Data for this task ->
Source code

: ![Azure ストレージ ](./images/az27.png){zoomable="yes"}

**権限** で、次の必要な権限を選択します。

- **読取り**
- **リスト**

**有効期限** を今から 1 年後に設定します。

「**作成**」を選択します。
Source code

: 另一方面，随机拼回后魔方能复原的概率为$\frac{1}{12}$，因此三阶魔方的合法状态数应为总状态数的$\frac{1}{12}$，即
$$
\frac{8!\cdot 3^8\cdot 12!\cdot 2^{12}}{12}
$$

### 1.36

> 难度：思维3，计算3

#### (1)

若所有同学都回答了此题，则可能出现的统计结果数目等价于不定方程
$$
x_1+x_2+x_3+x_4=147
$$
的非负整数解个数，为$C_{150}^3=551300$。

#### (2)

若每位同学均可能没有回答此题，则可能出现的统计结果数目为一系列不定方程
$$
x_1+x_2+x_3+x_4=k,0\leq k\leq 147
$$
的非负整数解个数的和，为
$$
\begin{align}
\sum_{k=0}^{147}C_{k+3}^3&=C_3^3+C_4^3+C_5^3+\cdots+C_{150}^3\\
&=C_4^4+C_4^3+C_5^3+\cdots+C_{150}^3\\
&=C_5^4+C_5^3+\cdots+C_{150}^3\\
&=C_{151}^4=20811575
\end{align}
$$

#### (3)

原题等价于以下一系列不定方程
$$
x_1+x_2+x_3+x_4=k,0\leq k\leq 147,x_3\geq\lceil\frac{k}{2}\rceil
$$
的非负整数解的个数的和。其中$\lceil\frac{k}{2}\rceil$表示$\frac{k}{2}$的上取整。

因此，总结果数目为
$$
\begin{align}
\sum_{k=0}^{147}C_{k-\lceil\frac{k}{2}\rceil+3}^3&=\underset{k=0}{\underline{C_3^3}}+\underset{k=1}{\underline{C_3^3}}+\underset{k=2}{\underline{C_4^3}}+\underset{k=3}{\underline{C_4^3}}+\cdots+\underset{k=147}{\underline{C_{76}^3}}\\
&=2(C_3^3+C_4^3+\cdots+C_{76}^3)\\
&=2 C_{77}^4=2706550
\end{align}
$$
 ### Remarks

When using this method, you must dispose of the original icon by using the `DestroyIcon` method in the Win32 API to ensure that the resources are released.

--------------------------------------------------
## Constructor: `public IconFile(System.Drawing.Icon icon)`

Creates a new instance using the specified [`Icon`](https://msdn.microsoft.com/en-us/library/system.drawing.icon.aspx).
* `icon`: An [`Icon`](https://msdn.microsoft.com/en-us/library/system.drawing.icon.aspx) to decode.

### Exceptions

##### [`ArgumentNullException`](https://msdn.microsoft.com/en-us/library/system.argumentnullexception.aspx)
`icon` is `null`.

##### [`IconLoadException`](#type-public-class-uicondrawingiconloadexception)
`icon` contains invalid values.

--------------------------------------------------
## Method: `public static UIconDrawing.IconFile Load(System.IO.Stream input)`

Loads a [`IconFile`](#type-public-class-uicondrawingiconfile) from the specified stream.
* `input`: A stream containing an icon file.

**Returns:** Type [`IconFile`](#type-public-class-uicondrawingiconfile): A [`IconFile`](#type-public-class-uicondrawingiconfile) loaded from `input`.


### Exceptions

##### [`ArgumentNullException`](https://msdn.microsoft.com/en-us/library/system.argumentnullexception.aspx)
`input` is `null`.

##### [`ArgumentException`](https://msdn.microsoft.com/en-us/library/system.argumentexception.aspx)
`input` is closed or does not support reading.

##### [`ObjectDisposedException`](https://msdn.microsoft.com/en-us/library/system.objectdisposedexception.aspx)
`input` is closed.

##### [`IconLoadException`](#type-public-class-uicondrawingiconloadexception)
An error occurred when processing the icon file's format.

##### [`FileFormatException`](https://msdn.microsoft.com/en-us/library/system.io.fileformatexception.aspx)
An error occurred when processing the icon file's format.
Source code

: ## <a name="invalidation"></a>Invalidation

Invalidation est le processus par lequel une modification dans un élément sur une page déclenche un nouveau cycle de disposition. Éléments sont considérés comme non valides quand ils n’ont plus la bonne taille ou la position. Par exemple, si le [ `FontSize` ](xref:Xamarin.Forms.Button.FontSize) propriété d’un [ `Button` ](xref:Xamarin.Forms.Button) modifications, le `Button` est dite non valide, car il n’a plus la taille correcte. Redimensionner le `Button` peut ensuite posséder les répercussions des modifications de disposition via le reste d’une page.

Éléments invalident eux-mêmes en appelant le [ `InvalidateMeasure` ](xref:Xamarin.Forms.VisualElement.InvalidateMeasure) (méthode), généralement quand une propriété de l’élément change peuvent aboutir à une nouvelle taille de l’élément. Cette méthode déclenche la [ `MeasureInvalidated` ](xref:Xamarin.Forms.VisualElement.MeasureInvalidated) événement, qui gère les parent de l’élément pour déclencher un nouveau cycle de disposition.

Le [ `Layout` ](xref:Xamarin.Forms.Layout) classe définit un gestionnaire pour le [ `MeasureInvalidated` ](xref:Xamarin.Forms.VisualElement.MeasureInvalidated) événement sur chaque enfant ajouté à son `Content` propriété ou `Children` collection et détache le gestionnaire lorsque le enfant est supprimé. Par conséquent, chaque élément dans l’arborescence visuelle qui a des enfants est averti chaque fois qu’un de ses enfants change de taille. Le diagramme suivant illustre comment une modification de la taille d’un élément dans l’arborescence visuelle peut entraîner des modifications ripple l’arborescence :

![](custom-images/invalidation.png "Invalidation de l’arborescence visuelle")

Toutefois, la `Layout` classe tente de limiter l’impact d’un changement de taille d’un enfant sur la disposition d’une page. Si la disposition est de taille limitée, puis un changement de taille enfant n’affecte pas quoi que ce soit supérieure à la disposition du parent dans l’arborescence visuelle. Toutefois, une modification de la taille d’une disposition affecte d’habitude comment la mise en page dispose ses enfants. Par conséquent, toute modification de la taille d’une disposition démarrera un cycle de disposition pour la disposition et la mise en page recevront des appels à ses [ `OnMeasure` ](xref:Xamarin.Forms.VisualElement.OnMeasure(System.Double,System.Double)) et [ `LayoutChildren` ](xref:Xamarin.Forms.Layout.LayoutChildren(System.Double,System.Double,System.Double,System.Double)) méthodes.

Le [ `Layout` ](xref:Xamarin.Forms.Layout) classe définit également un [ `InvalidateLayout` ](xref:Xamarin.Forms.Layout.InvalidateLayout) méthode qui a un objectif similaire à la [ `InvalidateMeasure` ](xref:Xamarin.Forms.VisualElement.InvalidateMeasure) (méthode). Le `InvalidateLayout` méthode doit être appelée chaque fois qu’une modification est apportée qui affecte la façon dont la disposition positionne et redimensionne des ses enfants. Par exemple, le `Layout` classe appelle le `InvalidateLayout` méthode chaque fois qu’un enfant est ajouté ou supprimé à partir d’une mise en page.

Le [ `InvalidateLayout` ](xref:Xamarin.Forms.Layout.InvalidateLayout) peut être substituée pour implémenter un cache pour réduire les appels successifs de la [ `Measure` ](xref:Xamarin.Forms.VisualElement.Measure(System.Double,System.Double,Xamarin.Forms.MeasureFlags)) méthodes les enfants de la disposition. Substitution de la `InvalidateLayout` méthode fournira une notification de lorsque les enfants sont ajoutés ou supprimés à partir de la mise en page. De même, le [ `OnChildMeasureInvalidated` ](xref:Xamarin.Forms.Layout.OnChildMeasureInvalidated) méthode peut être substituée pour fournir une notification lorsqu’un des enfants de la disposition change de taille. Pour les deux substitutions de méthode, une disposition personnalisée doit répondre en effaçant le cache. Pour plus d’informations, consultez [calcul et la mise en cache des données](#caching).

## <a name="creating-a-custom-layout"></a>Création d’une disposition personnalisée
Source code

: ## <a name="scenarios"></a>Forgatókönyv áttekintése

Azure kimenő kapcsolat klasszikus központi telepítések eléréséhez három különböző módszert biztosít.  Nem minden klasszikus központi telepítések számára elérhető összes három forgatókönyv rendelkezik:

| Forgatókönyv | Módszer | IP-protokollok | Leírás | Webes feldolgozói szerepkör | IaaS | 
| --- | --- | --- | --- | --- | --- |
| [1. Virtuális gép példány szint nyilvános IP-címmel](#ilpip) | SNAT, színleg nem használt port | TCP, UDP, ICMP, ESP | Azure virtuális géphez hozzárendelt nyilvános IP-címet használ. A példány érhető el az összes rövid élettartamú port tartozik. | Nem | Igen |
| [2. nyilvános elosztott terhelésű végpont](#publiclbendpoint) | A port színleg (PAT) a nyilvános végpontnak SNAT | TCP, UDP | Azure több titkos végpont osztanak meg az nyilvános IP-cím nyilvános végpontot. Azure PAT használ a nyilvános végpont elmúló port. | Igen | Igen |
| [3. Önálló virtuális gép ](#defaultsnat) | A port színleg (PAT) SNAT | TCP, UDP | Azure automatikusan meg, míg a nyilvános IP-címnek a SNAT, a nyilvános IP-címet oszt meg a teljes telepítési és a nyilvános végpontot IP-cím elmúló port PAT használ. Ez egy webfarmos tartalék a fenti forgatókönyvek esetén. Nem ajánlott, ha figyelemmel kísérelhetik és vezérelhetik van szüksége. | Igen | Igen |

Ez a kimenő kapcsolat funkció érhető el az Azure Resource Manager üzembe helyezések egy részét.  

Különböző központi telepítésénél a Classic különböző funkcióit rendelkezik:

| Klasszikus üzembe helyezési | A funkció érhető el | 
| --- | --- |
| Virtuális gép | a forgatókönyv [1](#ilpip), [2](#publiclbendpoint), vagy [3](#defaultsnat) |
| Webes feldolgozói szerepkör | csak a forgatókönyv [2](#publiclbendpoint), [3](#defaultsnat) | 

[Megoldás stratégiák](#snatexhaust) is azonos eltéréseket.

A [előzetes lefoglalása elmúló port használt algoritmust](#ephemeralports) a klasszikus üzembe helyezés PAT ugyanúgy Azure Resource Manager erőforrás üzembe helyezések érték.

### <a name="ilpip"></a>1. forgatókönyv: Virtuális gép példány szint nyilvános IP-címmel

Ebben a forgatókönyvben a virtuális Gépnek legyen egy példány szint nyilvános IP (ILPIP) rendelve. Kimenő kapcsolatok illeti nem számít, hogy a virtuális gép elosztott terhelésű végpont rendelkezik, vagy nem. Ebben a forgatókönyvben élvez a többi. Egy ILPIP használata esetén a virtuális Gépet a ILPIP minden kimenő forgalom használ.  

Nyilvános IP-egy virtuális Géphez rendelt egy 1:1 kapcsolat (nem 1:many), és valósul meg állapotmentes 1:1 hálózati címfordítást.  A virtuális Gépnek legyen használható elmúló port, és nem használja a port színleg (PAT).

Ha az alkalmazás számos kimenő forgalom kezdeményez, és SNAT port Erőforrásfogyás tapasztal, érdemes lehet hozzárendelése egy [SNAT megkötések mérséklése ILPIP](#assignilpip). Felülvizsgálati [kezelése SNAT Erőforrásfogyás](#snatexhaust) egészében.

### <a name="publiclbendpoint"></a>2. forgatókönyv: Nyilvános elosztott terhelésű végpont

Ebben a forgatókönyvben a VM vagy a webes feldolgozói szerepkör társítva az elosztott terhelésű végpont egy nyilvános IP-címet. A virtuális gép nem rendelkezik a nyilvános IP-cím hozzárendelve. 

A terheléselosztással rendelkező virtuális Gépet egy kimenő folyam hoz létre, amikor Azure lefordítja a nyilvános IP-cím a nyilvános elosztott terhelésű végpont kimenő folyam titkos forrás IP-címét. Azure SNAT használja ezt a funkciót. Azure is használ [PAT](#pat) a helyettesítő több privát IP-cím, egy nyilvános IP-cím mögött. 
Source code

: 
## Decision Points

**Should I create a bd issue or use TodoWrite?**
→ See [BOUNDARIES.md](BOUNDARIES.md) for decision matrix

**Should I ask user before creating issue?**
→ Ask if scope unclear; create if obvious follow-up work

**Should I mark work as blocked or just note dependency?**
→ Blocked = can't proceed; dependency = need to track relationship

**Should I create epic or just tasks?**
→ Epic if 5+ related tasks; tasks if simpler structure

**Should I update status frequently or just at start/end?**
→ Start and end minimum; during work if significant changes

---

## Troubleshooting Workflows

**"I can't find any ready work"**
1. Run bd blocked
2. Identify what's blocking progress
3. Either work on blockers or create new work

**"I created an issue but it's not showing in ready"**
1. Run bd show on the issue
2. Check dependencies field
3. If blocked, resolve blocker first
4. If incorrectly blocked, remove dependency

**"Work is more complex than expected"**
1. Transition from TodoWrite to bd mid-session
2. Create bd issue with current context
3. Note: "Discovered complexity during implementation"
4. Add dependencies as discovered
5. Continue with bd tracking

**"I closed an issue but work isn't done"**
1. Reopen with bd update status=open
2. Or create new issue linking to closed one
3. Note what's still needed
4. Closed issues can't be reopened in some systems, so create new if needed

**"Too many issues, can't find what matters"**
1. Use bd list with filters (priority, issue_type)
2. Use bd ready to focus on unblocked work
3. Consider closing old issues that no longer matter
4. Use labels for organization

Instruction -> From the items above, copy out verbatim the lines starting at the line that contains "classe définit un" and ending at the line that contains "classe tente de", with both of those lines included.

Your response ->
Le [ `Layout` ](xref:Xamarin.Forms.Layout) classe définit un gestionnaire pour le [ `MeasureInvalidated` ](xref:Xamarin.Forms.VisualElement.MeasureInvalidated) événement sur chaque enfant ajouté à son `Content` propriété ou `Children` collection et détache le gestionnaire lorsque le enfant est supprimé. Par conséquent, chaque élément dans l’arborescence visuelle qui a des enfants est averti chaque fois qu’un de ses enfants change de taille. Le diagramme suivant illustre comment une modification de la taille d’un élément dans l’arborescence visuelle peut entraîner des modifications ripple l’arborescence :

![](custom-images/invalidation.png "Invalidation de l’arborescence visuelle")

Toutefois, la `Layout` classe tente de limiter l’impact d’un changement de taille d’un enfant sur la disposition d’une page. Si la disposition est de taille limitée, puis un changement de taille enfant n’affecte pas quoi que ce soit supérieure à la disposition du parent dans l’arborescence visuelle. Toutefois, une modification de la taille d’une disposition affecte d’habitude comment la mise en page dispose ses enfants. Par conséquent, toute modification de la taille d’une disposition démarrera un cycle de disposition pour la disposition et la mise en page recevront des appels à ses [ `OnMeasure` ](xref:Xamarin.Forms.VisualElement.OnMeasure(System.Double,System.Double)) et [ `LayoutChildren` ](xref:Xamarin.Forms.Layout.LayoutChildren(System.Double,System.Double,System.Double,System.Double)) méthodes.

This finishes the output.